- Domande di studio
#1 Secondo il brano su Khairiah e Bin Laden, in quale città pakistana era stato rapito il diplomatico iraniano?
#2 Riprendi il brano su Khairiah e Bin Laden e continualo dopo l'ultima frase.

- Estratto del documento
============================================================
Amal è rimasta vicina a Bin Laden quando lui fuggì dall'Afghanistan in Pakistan dopo l'invasione degli Usa nel 2001, e ha assunto un ruolo attivo nel garantire la protezione del marito, come hanno rivelato i leader tribali dell'area a Qadir. Nel 2001, invece, Khairiah lasciò l'Afghanistan per l'Iran assieme ad altri parenti del leader di al-Qaeda. Qui sono stati posti agli arresti domiciliari fino al 2010, quando Teheran ne ha consentito il rilascio in cambio di quello di un diplomatico iraniano rapito nella città pakistana di Peshawar.

Khairiah è quindi giunta ad Abbottabad tra febbraio e marzo 2011 e, come ha riferito Amal, è stata destinata al secondo piano della villa. Sempre secondo il racconto della moglie più giovane, Khalid, figlio che Bin Laden ha avuto con Siham, era sospettoso e continuava a chiedere a Khairiah perché fosse arrivata ad Abbottabad. A un certo punto lei gli avrebbe risposto: "Ho un ultimo compito da portare a termine per mio marito". Khalid riferì subito la cosa al padre, avvertendolo che avrebbe potuto tradirlo. Amal, che condivideva le paure di Khalid, ha riferito che lo stesso Osama ebbe qualche sospetto, ma rimase in qualche modo indifferente, agendo come se volesse lasciar decidere al fato.

In realtà non c'è nessun prova effettiva che la moglie più anziana abbia avuto un ruolo nella morte dello sceicco del terrore. Gli ufficiali di intelligence americani e pakistani non hanno mai parlato di lei dal 2 maggio. Al contrario, ufficiali Usa sostengono che sia stato il corriere, conosciuto con lo pseudonimo Abu Ahmed al-Kuwaiti, a condurre inavvertitamente la Cia fino ad Abbottabad. Lo stesso al-Kuwaiti, che viveva nella casa con la moglie e quattro figli, è rimasto ucciso nel raid, assieme al fratello e alla moglie di quest'ultimo che a loro volta abitavano nel compound con i loro tre figli.
============================================================
- Materiale fornito
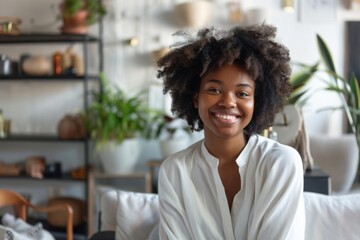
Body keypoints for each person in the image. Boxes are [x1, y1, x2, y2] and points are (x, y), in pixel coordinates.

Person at [156, 24, 305, 240]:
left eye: (243, 93)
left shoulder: (281, 163)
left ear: (257, 101)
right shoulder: (175, 171)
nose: (228, 102)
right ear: (196, 97)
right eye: (214, 90)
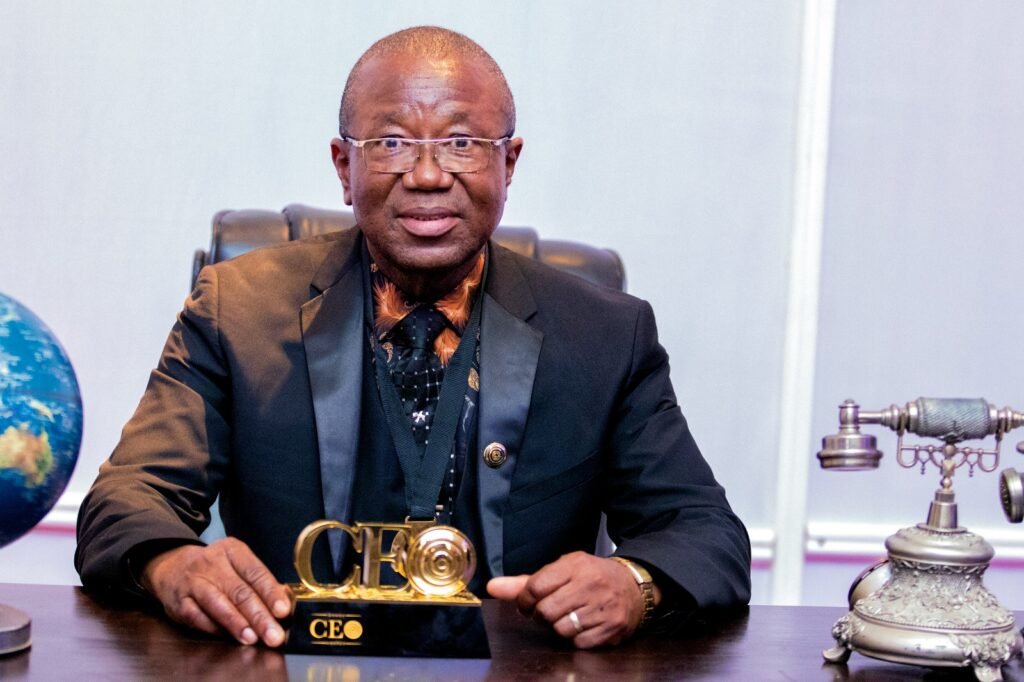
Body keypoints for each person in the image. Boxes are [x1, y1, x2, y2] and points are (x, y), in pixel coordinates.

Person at [75, 26, 750, 650]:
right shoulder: (237, 311)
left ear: (509, 164)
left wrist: (633, 584)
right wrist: (172, 563)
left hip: (513, 667)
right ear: (344, 166)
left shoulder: (604, 334)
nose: (428, 175)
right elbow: (127, 499)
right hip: (296, 660)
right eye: (392, 144)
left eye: (462, 143)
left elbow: (705, 533)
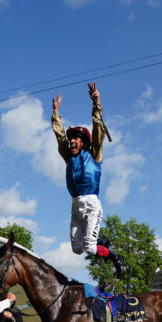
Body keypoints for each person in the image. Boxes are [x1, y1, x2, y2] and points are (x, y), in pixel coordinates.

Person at [52, 82, 124, 277]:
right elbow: (60, 137)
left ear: (83, 142)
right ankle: (98, 242)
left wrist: (96, 102)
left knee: (90, 248)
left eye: (76, 139)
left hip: (91, 204)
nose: (72, 141)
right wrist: (56, 114)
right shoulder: (69, 156)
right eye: (71, 139)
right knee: (77, 249)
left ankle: (114, 256)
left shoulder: (95, 154)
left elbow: (98, 126)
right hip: (75, 206)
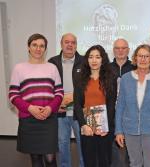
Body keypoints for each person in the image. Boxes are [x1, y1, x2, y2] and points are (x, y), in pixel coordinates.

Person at [9, 33, 63, 167]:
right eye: (34, 45)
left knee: (50, 159)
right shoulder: (19, 68)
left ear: (45, 49)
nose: (38, 49)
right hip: (28, 119)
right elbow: (13, 94)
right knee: (36, 159)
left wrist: (50, 108)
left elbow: (59, 93)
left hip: (48, 118)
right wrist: (30, 108)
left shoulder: (52, 68)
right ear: (28, 47)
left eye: (41, 46)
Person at [115, 44, 150, 167]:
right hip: (129, 129)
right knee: (134, 163)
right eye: (140, 56)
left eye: (146, 56)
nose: (143, 59)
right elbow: (120, 107)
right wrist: (118, 131)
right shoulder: (125, 78)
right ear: (135, 58)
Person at [74, 45, 117, 167]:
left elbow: (111, 104)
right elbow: (77, 104)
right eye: (91, 57)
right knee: (89, 160)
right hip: (87, 126)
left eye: (97, 57)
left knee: (105, 160)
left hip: (105, 127)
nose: (94, 60)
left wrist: (106, 126)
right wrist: (83, 125)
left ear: (102, 59)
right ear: (87, 60)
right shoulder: (80, 78)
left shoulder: (110, 78)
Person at [48, 33, 84, 167]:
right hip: (60, 111)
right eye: (67, 42)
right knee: (62, 143)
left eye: (73, 42)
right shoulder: (52, 62)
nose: (70, 45)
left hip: (79, 111)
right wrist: (55, 102)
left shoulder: (85, 61)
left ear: (76, 45)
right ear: (61, 44)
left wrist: (72, 100)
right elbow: (47, 86)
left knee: (83, 143)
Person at [110, 38, 134, 167]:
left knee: (132, 148)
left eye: (123, 48)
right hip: (111, 114)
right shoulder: (106, 68)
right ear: (113, 51)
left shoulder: (135, 67)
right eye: (117, 48)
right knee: (113, 149)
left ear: (128, 50)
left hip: (131, 114)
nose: (120, 51)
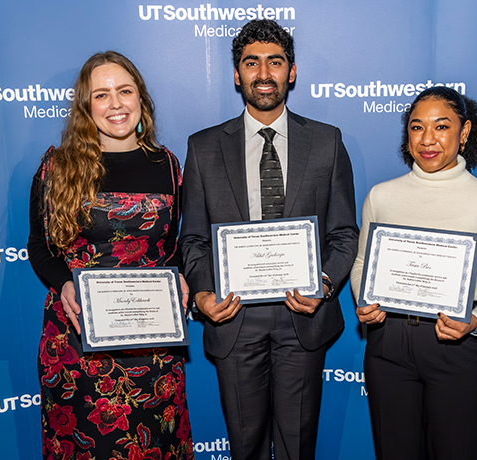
============================================================
- Soluzioni
#1 A Peshawar.

#2
Durante gli interrogatori con l'Isi, Amal ha fornito dettagli anche degli spostamenti di Bin Laden dopo la fuga dall'Afghanistan. Nel 2002 passò con il marito diversi mesi a Salman Talab, sobborgo di Kohat, città del nordovest del Pakistan. Lì avrebbero ricevuto la visita di Khalid Sheik Mohammed, mente degli attacchi dell'11 settembre, arrestato a Rawalpindi il primo marzo 2003. Amal ha riferito di essersi spostata costantemente con il marito per evitare la cattura per diversi mesi in Sud Waziristan. Nel 2004 lei e altri membri della famiglia si sono recati a Shangla, città della valle di Swat, a 128 chilometri a nordovest della capitale Islamabad. Bin Laden si è unito al gruppo in un secondo momento. Alcuni mesi dopo si sono spostati tutti a Haripur, a 33 chilometri da Islamabad, quindi nell'estate del 2005 sono giunti ad Abbottabad, a 50 chilometri dalla capitale.

Le fotografie che ha scattato Qadir all'interno del compound, mostrate ad Associated Press, immortalano la scala interna sporca di sangue, le finestre protette da griglie metalliche e un muro alto sei metri attorno all'edificio. L'uomo ha descritto la stanza da letto di Bin Laden, spiegando che uno dei muri era crivellato di colpi di arma da fuoco e sporco di sangue che, secondo fonti dell'Isi, sarebbe stato proprio di Amal, ferita a una gamba durante l'azione. Schizzi avevano imbrattato anche il soffitto. Secondo Qadir, quello potrebbe essere stato sangue dello stesso Bin Laden, colpito a un occhio dal commando.

L'ex ufficiale dell'esercito pakistano si è detto sorpreso soprattutto della mancanza di difese della casa, che non aveva un seminterrato, né un sistema di allarme o vie di fuga accessibili. "In caso di attacco quell'edificio era una trappola mortale", ha commentato. Un ufficiale dell'Isi contattato da Associated Press non ha voluto commentare il racconto dell'ex ufficiale. Le mogli e i familiari del numero uno di al-Qaeda catturati durante il raid sono ancora in custodia delle autorità pakistane.